With the help of his team Professor McNaughton developed a test which would reliably generate a functionally similar 5-12Hz rhythm in human EEG. His team are now able to determine whether or not a group have been given anxiolytics. This is an important step for drug testing, as it may now give us a biologically based test for showing whether or not a newly developed anxiolytic actually works to reduce anxiety. More importantly, this EEG response may provide a 'biomarker' that allows us to tell whether someone has a particular cause of anxiety disorder – his group is testing this at the moment.
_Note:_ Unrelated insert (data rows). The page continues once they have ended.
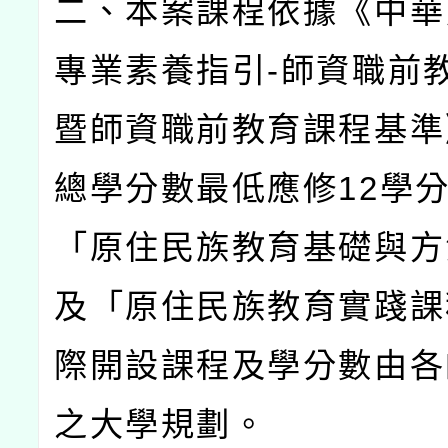
二、本案課程依據《中華
專業素養指引
-
師資職前
暨師資職前教育課程基準
總學分數最低應修
12
學
「原住民族教育基礎與方
及「原住民族教育實踐課
際開設課程及學分數由各
之大學規劃。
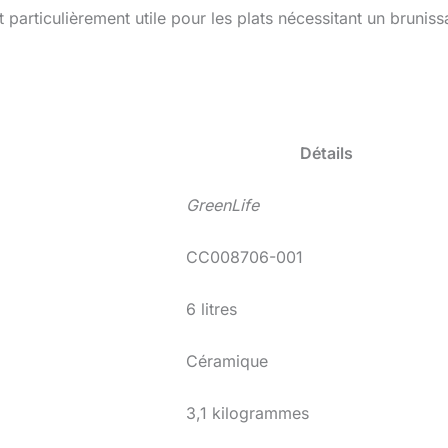
est particulièrement utile pour les plats nécessitant un brunis
Détails
GreenLife
CC008706-001
6 litres
Céramique
3,1 kilogrammes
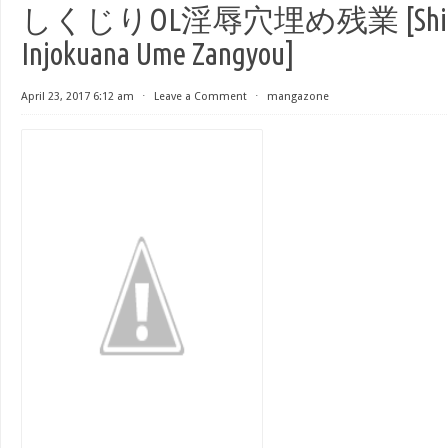
しくじりOL淫辱穴埋め残業 [Shikuji
Injokuana Ume Zangyou]
April 23, 2017 6:12 am
⋅
Leave a Comment
⋅
mangazone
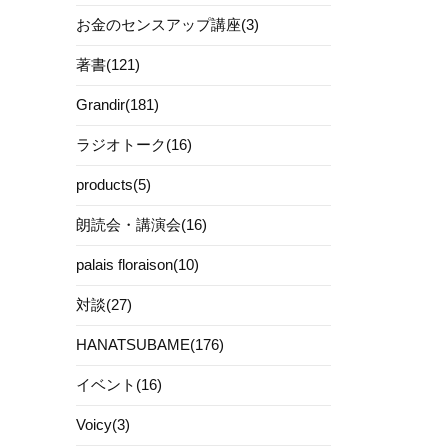
お金のセンスアップ講座(3)
著書(121)
Grandir(181)
ラジオトーク(16)
products(5)
朗読会・講演会(16)
palais floraison(10)
対談(27)
HANATSUBAME(176)
イベント(16)
Voicy(3)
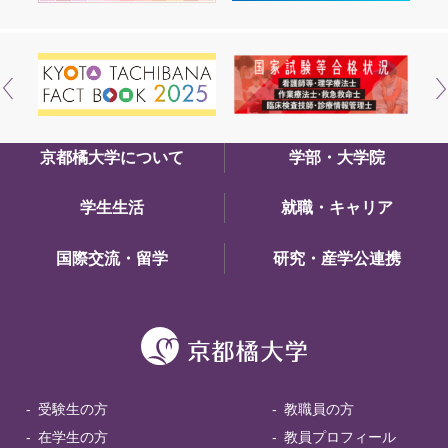
京都橘大学について
学部・大学院
学生生活
就職・キャリア
国際交流・留学
研究・産学公連携
受験生の方
教職員の方
在学生の方
教員プロフィール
If you, or someone you know, experiences anxiety and is not on medication contact anxiety@otago.ac.nz to be a part of further testing for this anxiety biomarker.

The subjectivity of mental illness and diagnosis with symptom checklists often makes treatment difficult. With an objective tool, like the test Professor McNaughton has developed, we can make the process easier. Being able to quickly and accurately determine whether or not a drug will help people with anxiety is an incredible step forward and we hope that, after further testing, this method will be accepted into anxiolytic testing standards.